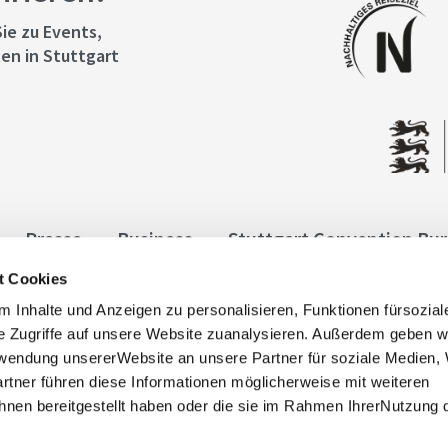
ie zu Events,
en in Stuttgart
Presse
Business
Stuttgart Convention Bu
t Cookies
ngen
Datenschutz
Widerruf
Kontakt
Co
 Inhalte und Anzeigen zu personalisieren, Funktionen fürsozia
it
e Zugriffe auf unsere Website zuanalysieren. Außerdem geben w
rwendung unsererWebsite an unsere Partner für soziale Medien
rtner führen diese Informationen möglicherweise mit weiteren
nen bereitgestellt haben oder die sie im Rahmen IhrerNutzung 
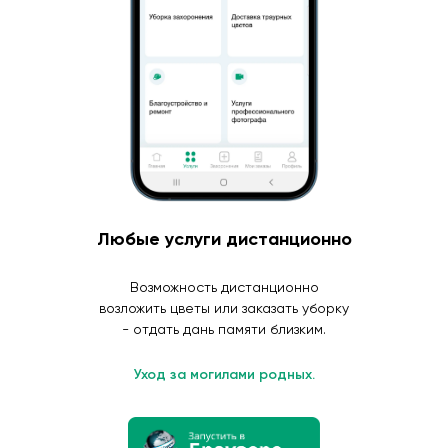
Любые услуги дистанционно
Возможность дистанционно
возложить цветы или заказать уборку
- отдать дань памяти близким.
Уход за могилами родных.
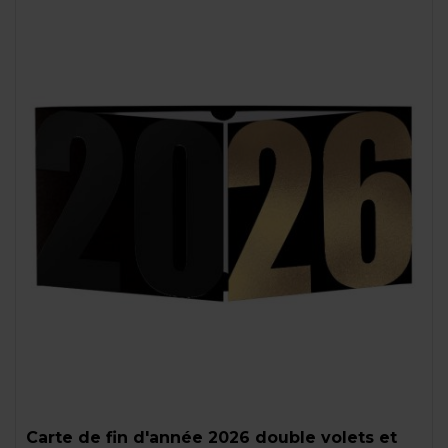
Carte de fin d'année 2026 double volets et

BRIEF: Each line in the records above with "дистанционно" must be returned.

RESPONSE:
Любые услуги дистанционно
Возможность дистанционно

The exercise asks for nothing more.